The best model in this configuration was Experiment 3, which demonstrated that with the right setup, custom CNNs can achieve results comparable to pre-trained solutions.
This milestone provided a comprehensive comparison between three distinct approaches to solving a fine-grained visual classification task.
-
Transfer Learning offered the best accuracy for classification with the least engineering effort. It leveraged powerful pre-trained features and benefited significantly from fine-tuning and dropout. This approach is ideal for fast deployment and works especially well when annotated data is limited but domain similarity is high.
-
Image Retrieval proved effective for semantic similarity tasks. It outperformed classification in raw accuracy when evaluated using KNN over learned embeddings. This approach is especially useful for search interfaces and user-facing systems where interpretability of similarity matters.
-
End-to-End CNN required more careful design and training but ultimately proved that custom networks can perform competitively when equipped with solid regularization and data augmentation.

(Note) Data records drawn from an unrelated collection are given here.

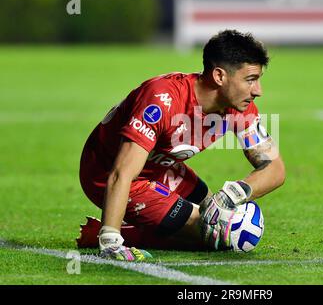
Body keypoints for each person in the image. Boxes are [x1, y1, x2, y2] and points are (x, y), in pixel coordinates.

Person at [77, 29, 285, 261]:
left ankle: (150, 221)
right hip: (106, 173)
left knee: (216, 210)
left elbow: (275, 168)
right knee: (220, 233)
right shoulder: (162, 99)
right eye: (251, 80)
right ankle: (115, 231)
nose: (258, 91)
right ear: (219, 76)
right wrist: (110, 240)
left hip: (160, 167)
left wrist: (231, 194)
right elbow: (121, 172)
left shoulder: (237, 108)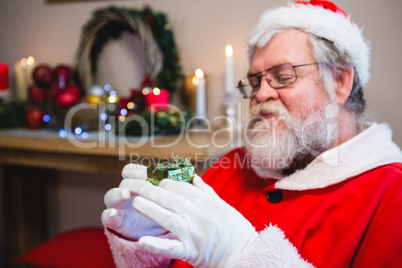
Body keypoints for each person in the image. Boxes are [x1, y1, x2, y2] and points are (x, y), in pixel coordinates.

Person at [101, 1, 402, 267]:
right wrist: (146, 238)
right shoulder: (235, 165)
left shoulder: (390, 194)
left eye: (283, 77)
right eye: (255, 81)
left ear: (340, 81)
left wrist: (240, 256)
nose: (261, 93)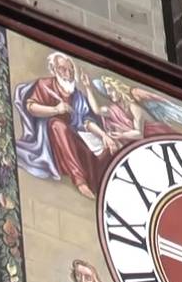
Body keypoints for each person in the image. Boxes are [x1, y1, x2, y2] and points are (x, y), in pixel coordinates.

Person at [14, 52, 116, 199]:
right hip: (53, 144)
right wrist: (55, 110)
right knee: (57, 125)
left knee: (109, 149)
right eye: (63, 69)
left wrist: (104, 135)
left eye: (70, 70)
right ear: (53, 70)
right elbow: (31, 107)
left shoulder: (77, 96)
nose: (68, 74)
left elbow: (86, 121)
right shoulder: (45, 85)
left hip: (75, 140)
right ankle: (79, 180)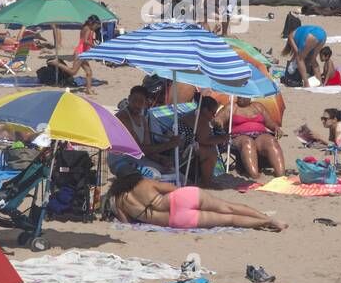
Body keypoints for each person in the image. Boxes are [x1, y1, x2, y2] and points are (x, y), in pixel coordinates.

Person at [107, 172, 286, 231]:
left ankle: (265, 223)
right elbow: (172, 189)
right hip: (179, 199)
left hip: (176, 219)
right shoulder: (144, 183)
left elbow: (126, 222)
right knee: (228, 207)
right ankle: (267, 218)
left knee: (230, 220)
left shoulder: (118, 201)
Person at [115, 85, 178, 174]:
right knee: (157, 176)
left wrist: (162, 160)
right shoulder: (123, 117)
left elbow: (148, 150)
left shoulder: (142, 119)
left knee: (172, 173)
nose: (137, 104)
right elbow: (138, 149)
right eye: (134, 100)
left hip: (136, 159)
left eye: (140, 102)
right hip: (121, 160)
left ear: (145, 103)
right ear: (129, 99)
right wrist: (169, 144)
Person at [218, 96, 285, 180]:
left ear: (249, 96)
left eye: (244, 96)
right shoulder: (231, 107)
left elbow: (270, 123)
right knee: (248, 142)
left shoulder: (258, 106)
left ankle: (281, 176)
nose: (241, 98)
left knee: (271, 140)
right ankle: (254, 176)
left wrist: (276, 128)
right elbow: (218, 120)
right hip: (237, 136)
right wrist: (218, 123)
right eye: (239, 96)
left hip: (260, 135)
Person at [47, 15, 100, 95]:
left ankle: (88, 90)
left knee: (89, 72)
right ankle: (56, 63)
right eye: (96, 25)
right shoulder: (88, 29)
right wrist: (94, 45)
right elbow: (85, 41)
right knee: (73, 72)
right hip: (80, 53)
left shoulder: (86, 28)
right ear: (92, 23)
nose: (96, 27)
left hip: (83, 53)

While resource-intensive, it gives full control over the learning process and is valuable for research and experimentation.
In summary, each configuration serves different practical needs:
- Use Transfer Learning for classification pipelines requiring strong accuracy with minimal compute.
- Use Image Retrieval for interactive tools or similarity-based search.
- Use End-to-End CNN when full customization or architectural research is needed.
This project deepened our understanding of deep learning design, training stability, and performance evaluation under different constraints - from off-the-shelf reuse to scratch-built solutions.